Tahukah kamu? Mbah Hasyim adalah sosok yang istiqamah qiyamullail. Tiap malam, beliau selalu bangun shalat malam, kemudian tilawah Al-Quran. Pernah suatu kali beliau kecapekan selepas kongres Nahdlatul Ulama di Malang. Malamnya beliau tertidur bakda Isya begitu nyenyak. Pukul 03.30 malam bafu beliau terbangun, lalu segera berwudhu, shalat, dan tilawah tanpa menghiraukan makanan yang sejak siang tidak terjamah. Ketika sampai pada surah Adz-Dzariyat ayat 17-18, beliau menangis terisak. Ayat tersebut berbunyi; "Di dunia, mereka (sahabat dan pengikut Nabi Muhammad) sedikit sekali fidur di waktu malam, dan selalu memohon ampun di waktu pagi sebelum fajar."
Tahukah kamu? Mbah Hasyim sering nampak menangis saat tilawah Quran, sampai membasahi jambang dan jenggotnya. Terutama bila berkaitan dengan ayat-ayat tentang kemurkaan Tuhan bagi para pendurhaka. Pada waktu Dzuhur tahun 1943, beliau terserang demam hebat namun tetap memaksakan diri ke masjid. Ketika salah satu putranya mengusulkan agar beliau shalat di rumah sebab kondisi beliau yang parah, beliau menjawab; "Api neraka lebih panas daripada demamku." Sepulang dari masjid, kondisi beliau makin parah, dan menangis. Seorang adik perempuan menanyakan apa yang dirasakan. Mbah Hasyim menjawab, "Alangkah malu aku menghadap Tuhan dengan tangan hampa. Tiada punya amal kebajikan sedikit pun."

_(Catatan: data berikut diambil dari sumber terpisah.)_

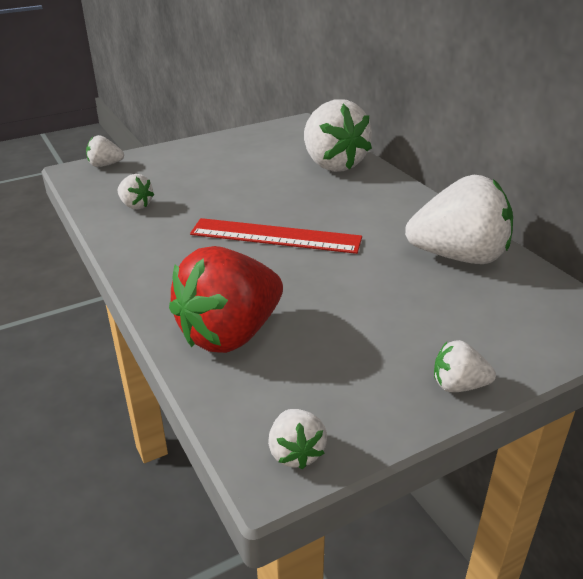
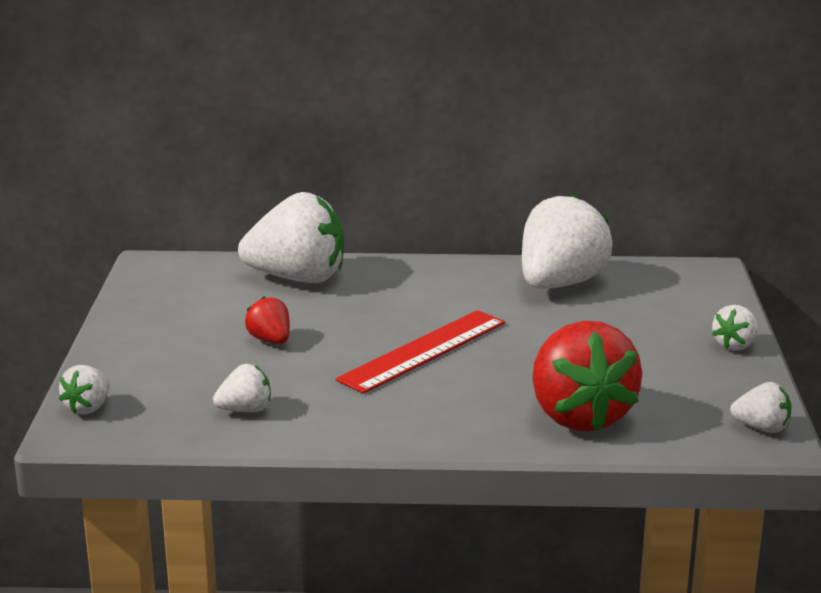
camera: 60 degrees left, 10 degrees down
(235, 184) = (270, 340): none -> red strawberry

Tahukah kamu? Mbah Hasyim wafat pada Juli 1947 (7 Ramadan 1366), dini hari setelah sebelumnya mengalami pendarahan otak. Beliau pingsan setelah mendengar kabar banyaknya korban rakyat jelata yang jatuh saat agresi militer pertama Belanda. Beberapa hari sebelumnya, beliau sempat berkumpul bersama para ulama dan merencanakan berbagai upaya untuk menyelamatkan umat Islam Indonesia dari marabahaya. Kata beliau, "Berjuang terus tiada mengenal surut, dan kalau perlu, zonder (tanpa) istirahat."
Rahimahullah wa nafa'ana Allahu bihi wa bi 'ulumihi.
___
Kalibening Salatiga, Malam Jumat Pahing 31 Januari 2019
*Referensi: buku 'Hadratussyaikh Hasyim Asy'ari: Bapak Umat Islam Indonesia' karya Kiai Abdul Karim bin Hasyim Asy'ari. Foto: Jamiyah Kemisan, Desa Tuwel.